UN hunger summit slammed for falling short

Rome, November 17: A UN summit on world hunger drew fire on Monday, even from the head of the UN food agency, for failing to pledge new funds or set a timetable to beat the scourge affecting more than one billion people.

While a final declaration — rolled out on the first day of the three-day summit — vowed “urgent action” to boost food security, FAO Director General Jacques Diouf lamented the absence of concrete targets.

“I am not satisfied with the fact that there is no commitment regarding the calendar, amounts and conditions” in the declaration, Diouf said.

In particular, the head of the Food and Agriculture Organisation said he regretted the “absence of a deadline for the total eradication of hunger in the world,” referring to the UN Millennium Development Goal deadline of 2025. Reax: Pope slams ‘greedy speculators’

“A deadline had already been approved” but negotiations ahead of the summit here failed to reach a consensus on the issue, he said, adding: “I regret it.”

Matt Grainger of Oxfam was among activists who slammed the declaration, calling it “completely uncosted, unfunded and unaccountable.”

“They really had a chance here to come up with something really concrete,” Grainger told AFP, calling the summit a “massive wasted opportunity.”

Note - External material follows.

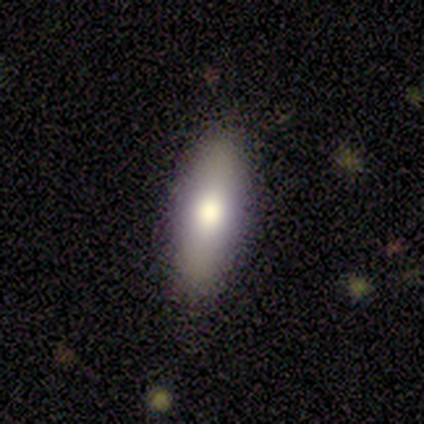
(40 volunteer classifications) This appears to be a smooth galaxy with no disk features (62%) that is cigar-shaped (56%). Merging: none (92%).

Some 60 heads of state and government were attending the World Summit on Food Security, but leaders of the world’s wealthiest countries were conspicuous by their absence.

Libyan leader Moamer Kadhafi, Brazilian President Luiz Inacio Lula da Silva and his controversial Zimbabwean counterpart Robert Mugabe were among the participants.

Monday’s declaration outlined five “principles” including “direct action” to help the most vulnerable.

But no new financial commitments were contained in the document, which calls on wealthy nations to honour pledges of 20 billion dollars (13.3 billion euros) in aid over the next three years made at a Group of Eight summit in July.

Summit delegates vowed a “twin-track approach” to food security comprising direct action for the most vulnerable and sustainable “medium and long-term programmes to eliminate the root causes of hunger and poverty.”

Opening the summit, UN Secretary-General Ban Ki-moon said “the food crisis of today is a wake-up call for tomorrow.”

By the time the world population reaches some nine billion in 2050, “we know we will need to grow 70 percent more food, yet weather is becoming more extreme and more unpredictable,” he said.

The UN chief added that the issues of climate change and food security are interlinked. “There can be no food security without climate security.”

His warning was echoed by President James Michel of the African island nation the Seychelles who told AFP that the two are “inextricably linked.”

Michel said “coming up with ideas at the FAO summit without tackling climate change makes no sense” and that the prospect of no binding agreement being reached at next month’s UN climate talks in Copenhagen was “a bit shocking.”

Also Monday, Pope Benedict XVI slammed the “greed which causes speculation to rear its head even in the marketing of cereals, as if food were to be treated just like any other commodity.”

Lula, accepting an award from ActionAid for his efforts to combat hunger, said there had to be “political will” and criticised the apparent indifference of the international community.

“Many seem to have lost the capacity for indignation over such suffering,” he said.

Kadhafi warned against the rise of “new feudal lords” in Africa where multi-nationals are acquiring vast tracts of farmland. Reax: Kadhafi wary of ‘feudal landlords in Africa’

“In Africa, foreign investors buy farmland, transforming themselves into new feudal lords against whom we must fight,” Kadhafi said, adding that Africa’s most serious problem is the “monopolisation of seeds by companies that I would describe as diabolical.”